Terence Joseph McGann Born 15 April 1843, in Whitemount, Kilnaboy, Co. Clare, was a senior surgeon in Princely state of Mysore, India.[1] He was senior surgeon with Government of Mysore from 1885 to 1896 and he later appointed as official doctor to Maharaja of Mysore and his family, the Darbar Surgeon from 1905 to 1906. He put efforts to improve the lives of native people, tried to prevent epidemics like cholera and impressed upon the Government about "the importance of improving village sanitation,....improving and conversing the water supply and promoting general cleanliness, by preventing the storage of manure in the streets and backyards of houses, the defilement of ground in and immediately around towns and villages would be a distinct gain, would improve the general health of people, diminish their liability to fevers, bovel complaints and cholera, and tend to check the spread of the last named disease on its occurrence amongst them".[2]
McGann worked in Shimoga hospital maintained by Mysore Government and exclusively worked to control Malaria which was rampant in the area during 19th century.[3] He worked in Shimoga for more than three decades and retired in 1908, returned to United Kingdom, but again came back to Mysore and stayed there till his death on 22 November 1936.[3]

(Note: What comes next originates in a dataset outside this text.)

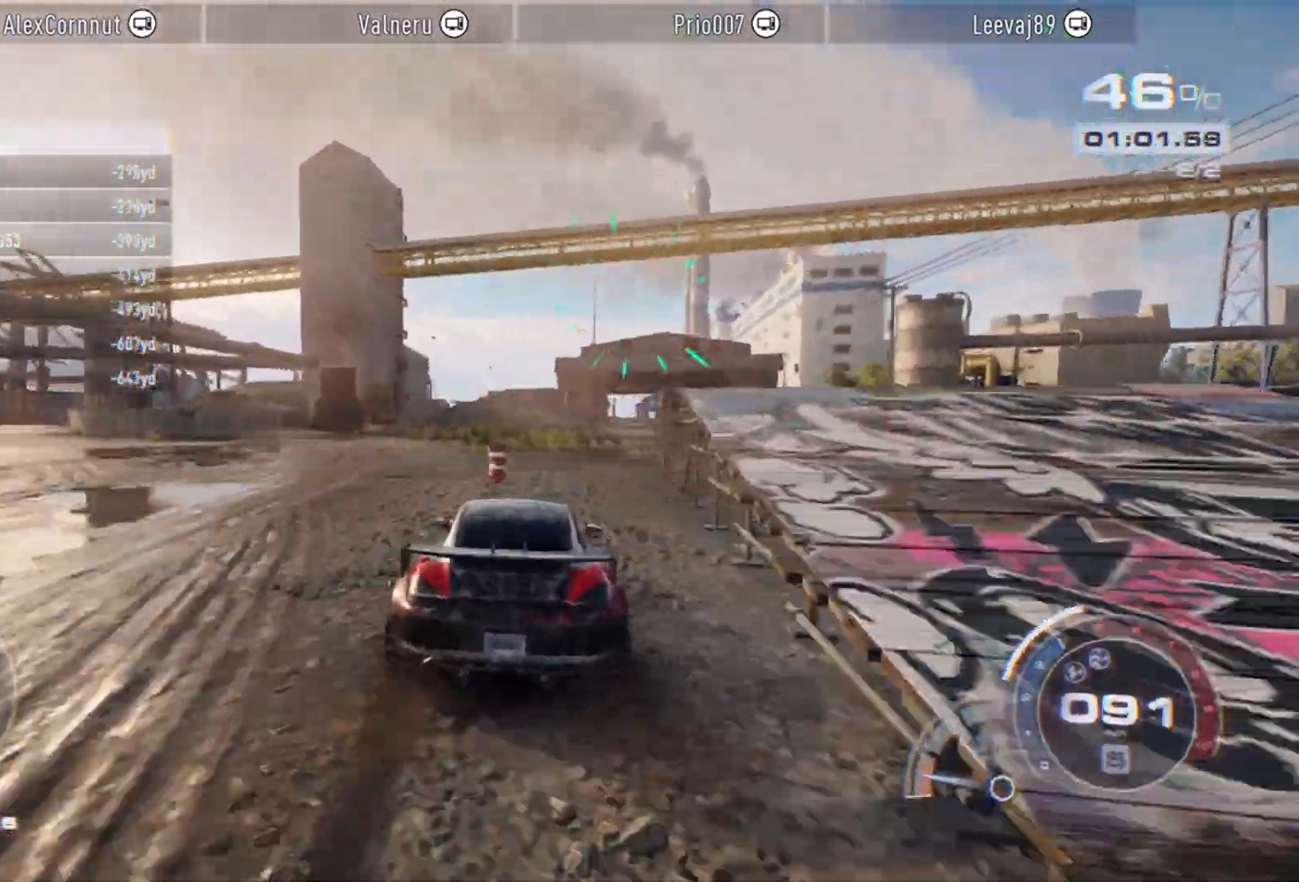
{"buttons": ["R2"], "left_stick": "center", "events": [[167, "left_stick", "center"], [300, "left_stick", "right"], [483, "left_stick", "center"]]}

A Hospital in memory of McGann was constructed at Shimoga, (a part of Mysore State) during 1932-1935 and it is called McGANN Hospital, Shimoga.[4] The foundation stone for the hospital was laid by then Maharaja of Mysore, Krishna Raja Wadiyar IV on 16 January 1932.[5] The hospital was developed during later decades, by Government of Karnataka as a Government run hospital with good medical facilities and it is also attached to a Medical College during first decade of 21st Century (2007)[6] and managed by Government Departments.